### Cel ćwiczenia
Przepisz dosłownie wszystkie poniższe wpisy, ale pomiń w odpowiedzi obrazy.

### Dane do przetworzenia
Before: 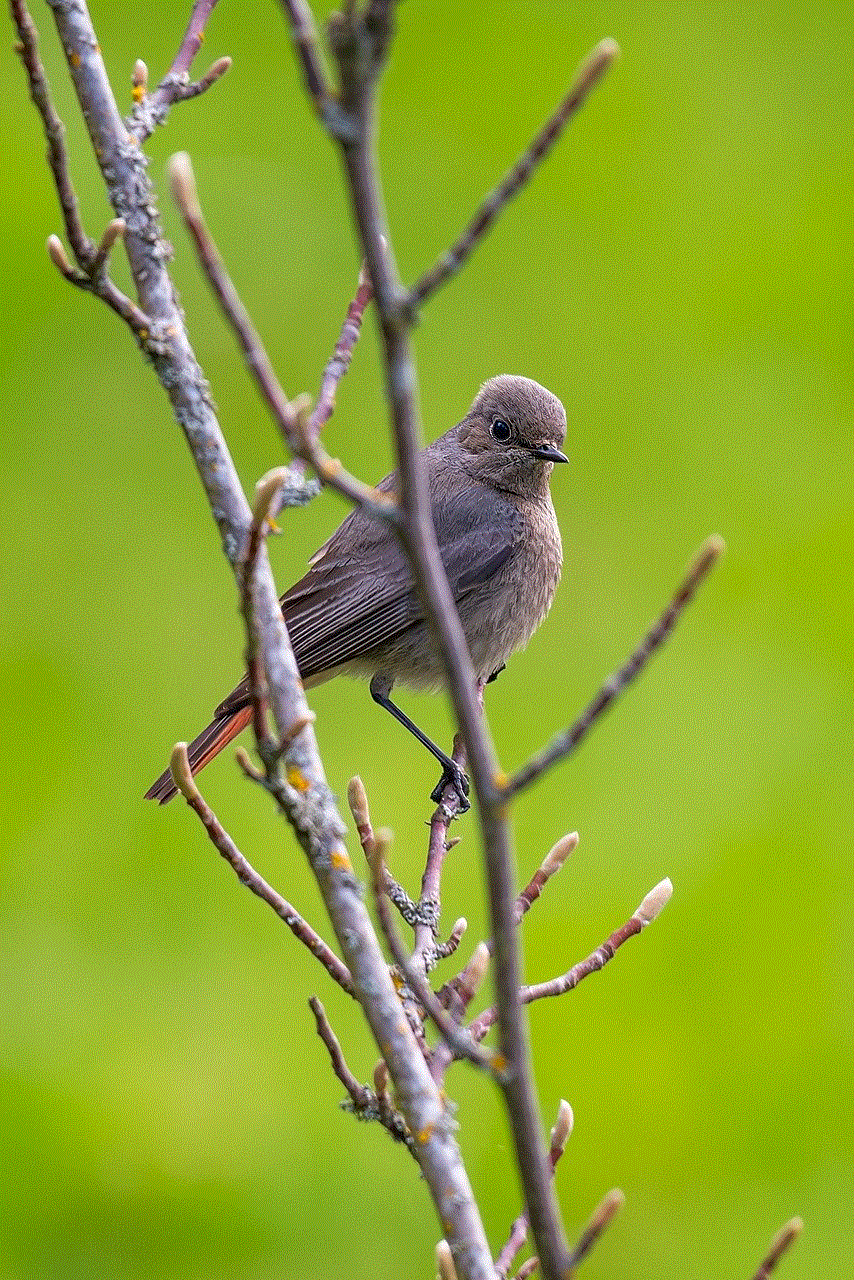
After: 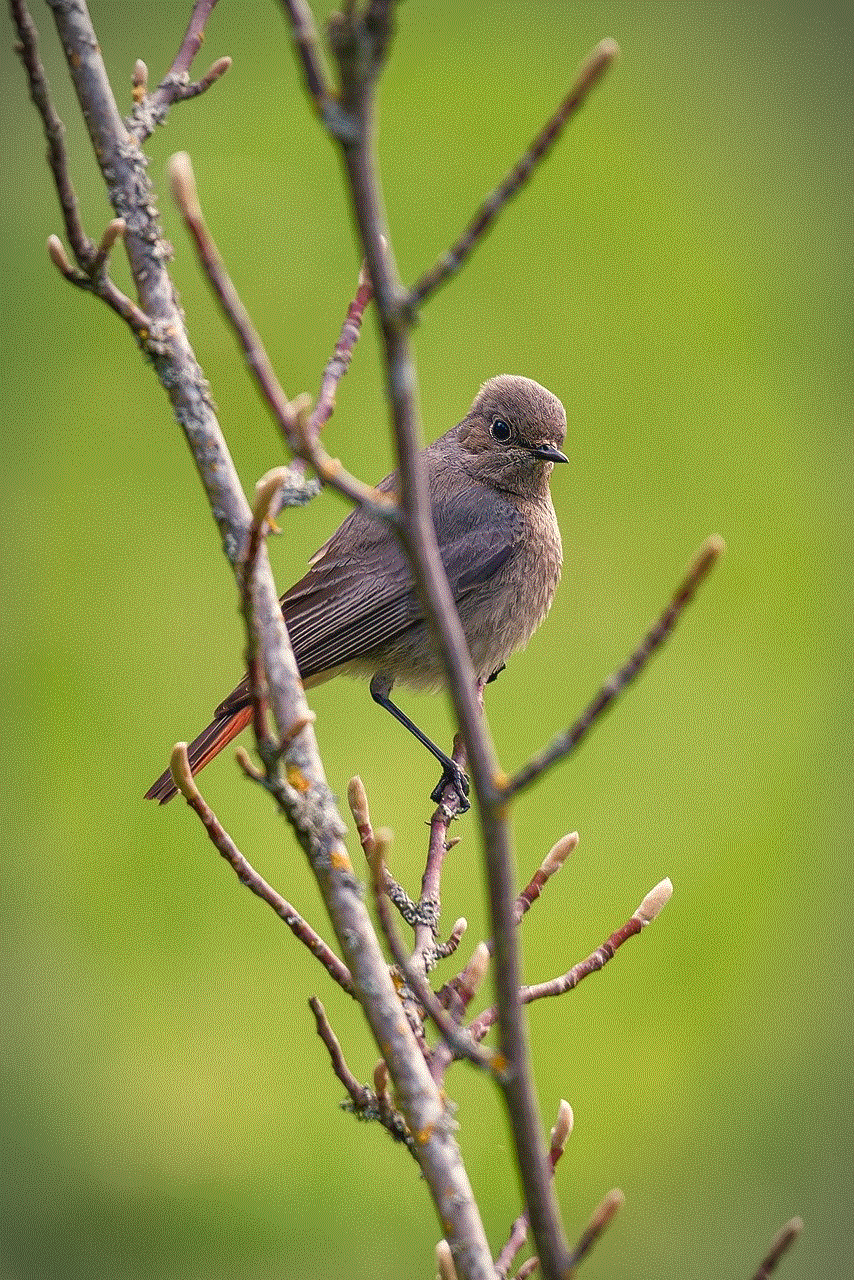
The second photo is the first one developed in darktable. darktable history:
vignetting: fall-off start 87%, automatic ratio true
shadows and highlights: low approximation 0.01, soften with gaussian
white balance: red 1.029, blue 0.92
color balance rgb: shadows lift › chroma 2%, shadows lift › hue 250°, power › hue 326.4°, highlights gain › chroma 2%, highlights gain › hue 64.8°, global offset › luminance 0.5%, global offset › hue 58.8°, perceptual saturation grading › highlights -25%, perceptual saturation grading › shadows 30%, global vibrance 15%
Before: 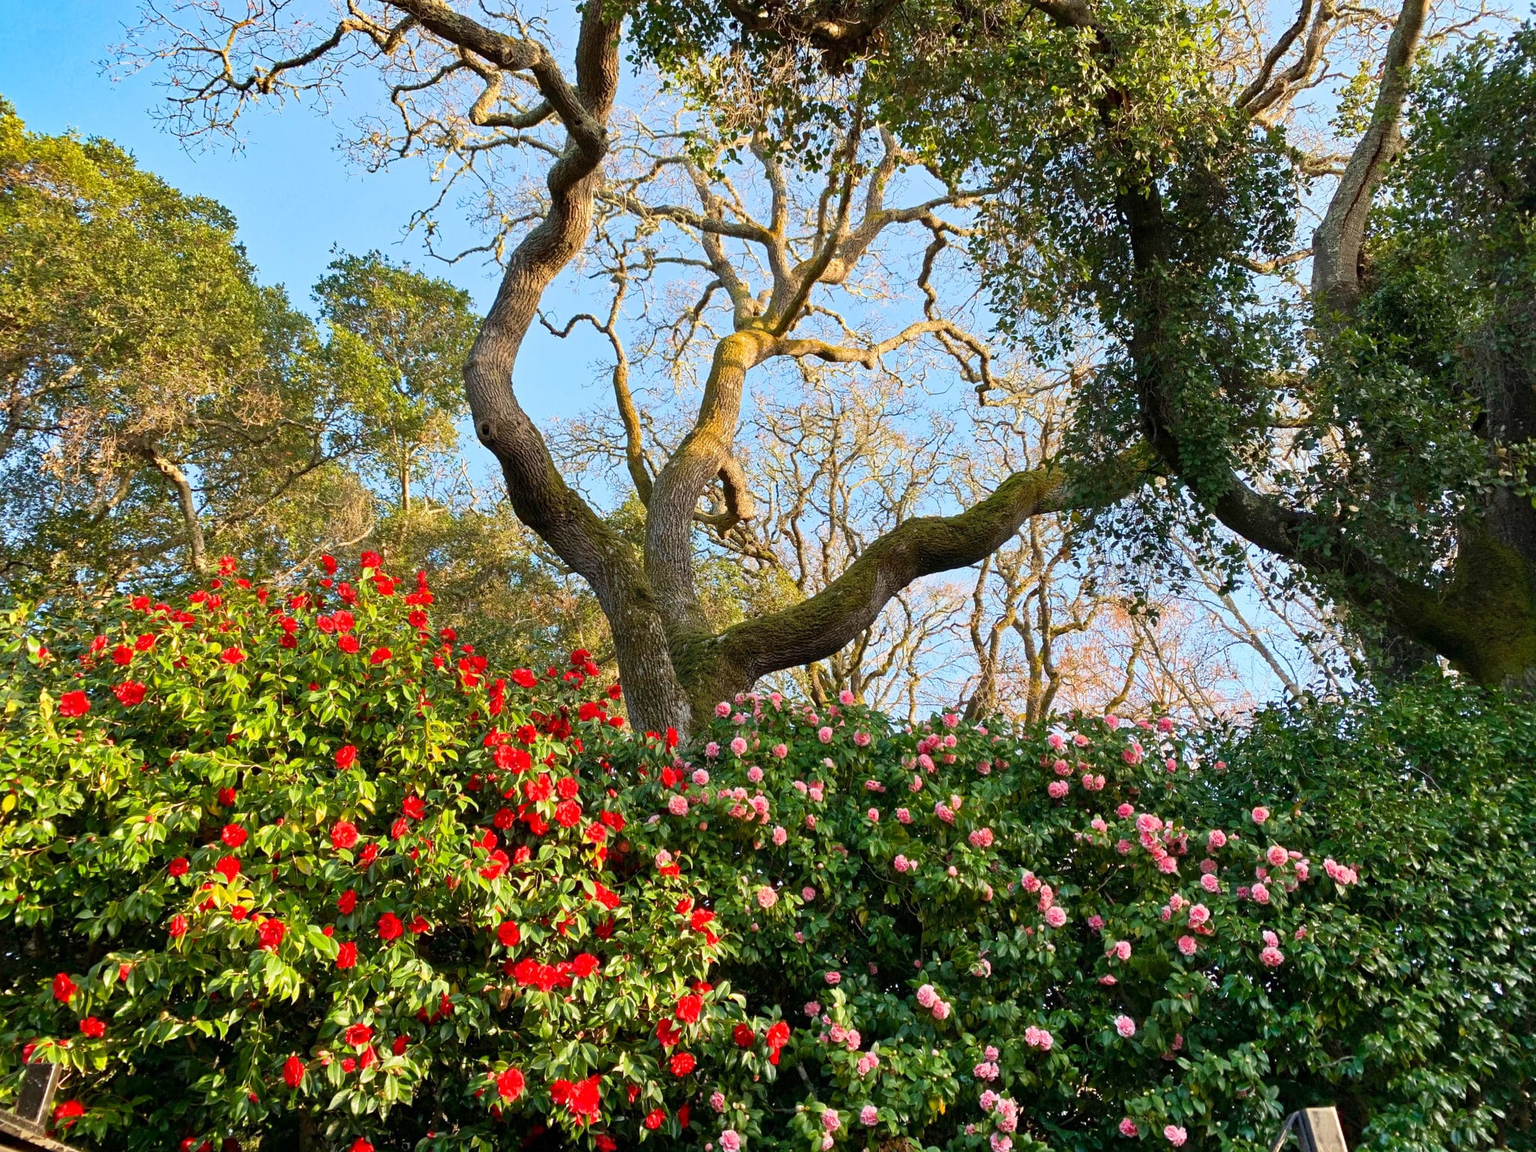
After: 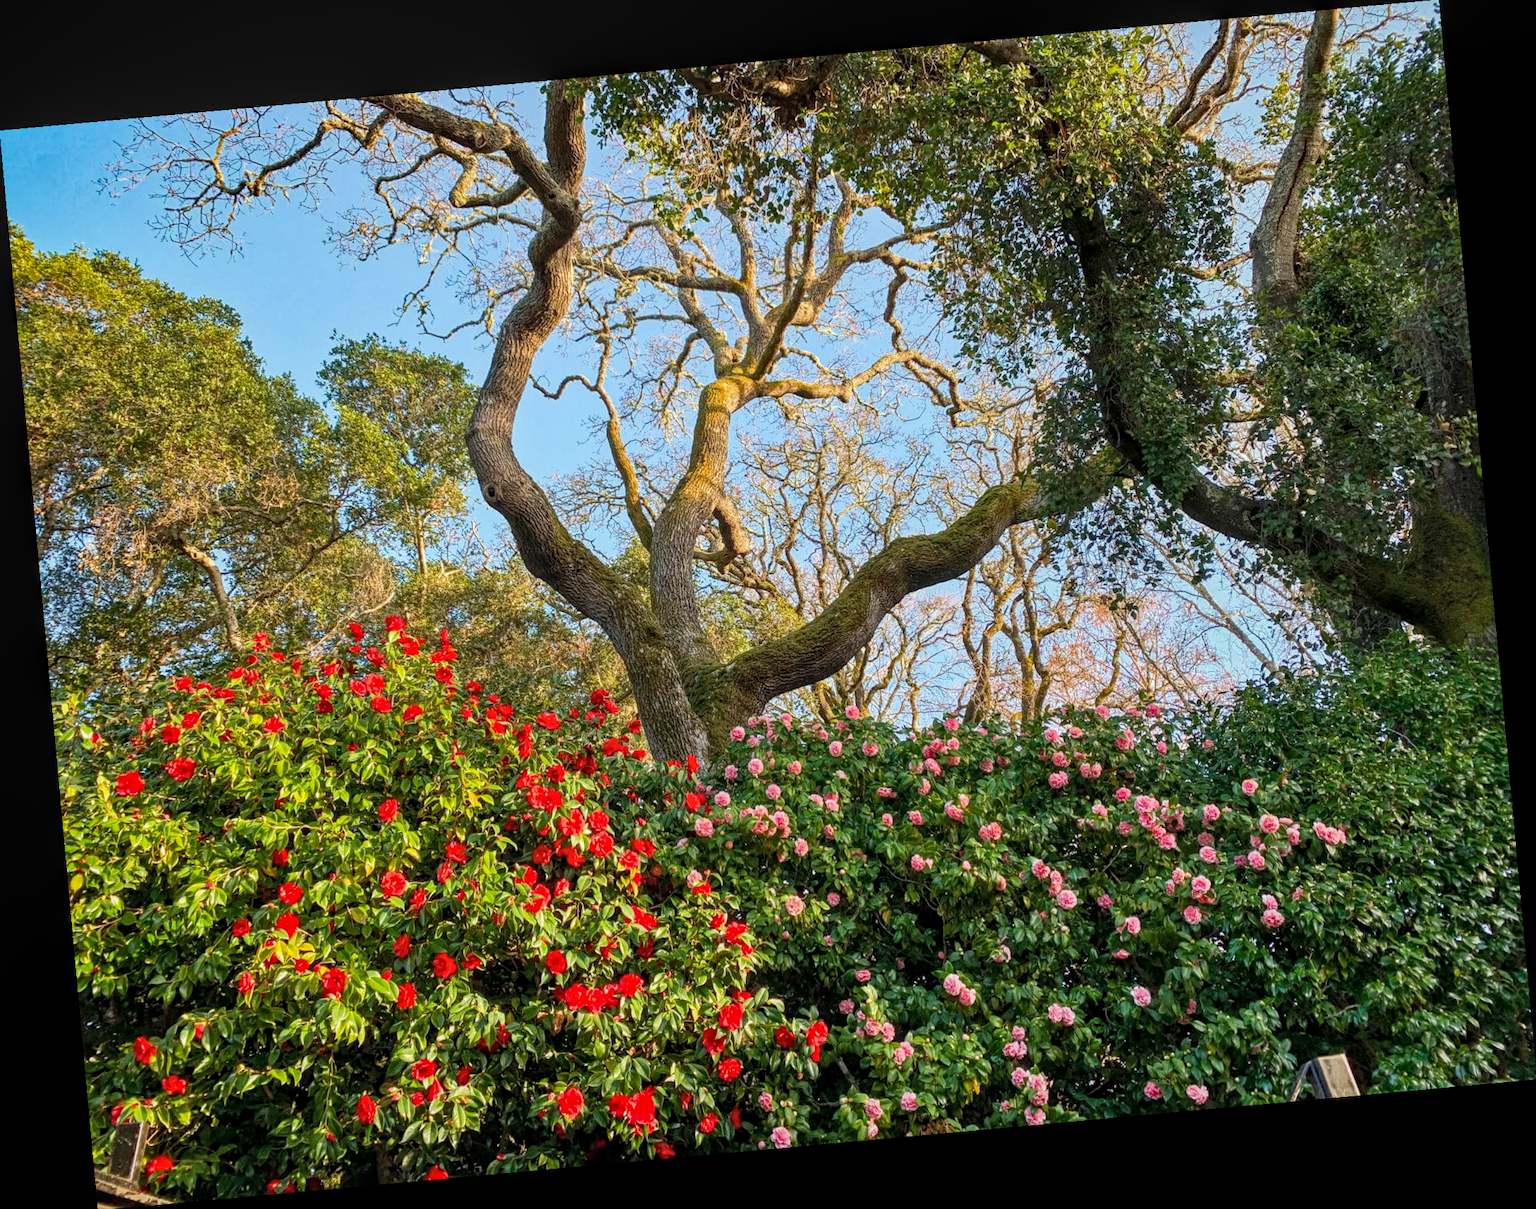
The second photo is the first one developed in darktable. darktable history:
local contrast: highlights 74%, shadows 55%, detail 176%, midtone range 0.207
rotate and perspective: rotation -5.2°, automatic cropping off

### Pełna odpowiedź
Before: 
After: 
The second photo is the first one developed in darktable. darktable history:
vignetting: fall-off start 87%, automatic ratio true
shadows and highlights: low approximation 0.01, soften with gaussian
white balance: red 1.029, blue 0.92
color balance rgb: shadows lift › chroma 2%, shadows lift › hue 250°, power › hue 326.4°, highlights gain › chroma 2%, highlights gain › hue 64.8°, global offset › luminance 0.5%, global offset › hue 58.8°, perceptual saturation grading › highlights -25%, perceptual saturation grading › shadows 30%, global vibrance 15%
Before: 
After: 
The second photo is the first one developed in darktable. darktable history:
local contrast: highlights 74%, shadows 55%, detail 176%, midtone range 0.207
rotate and perspective: rotation -5.2°, automatic cropping off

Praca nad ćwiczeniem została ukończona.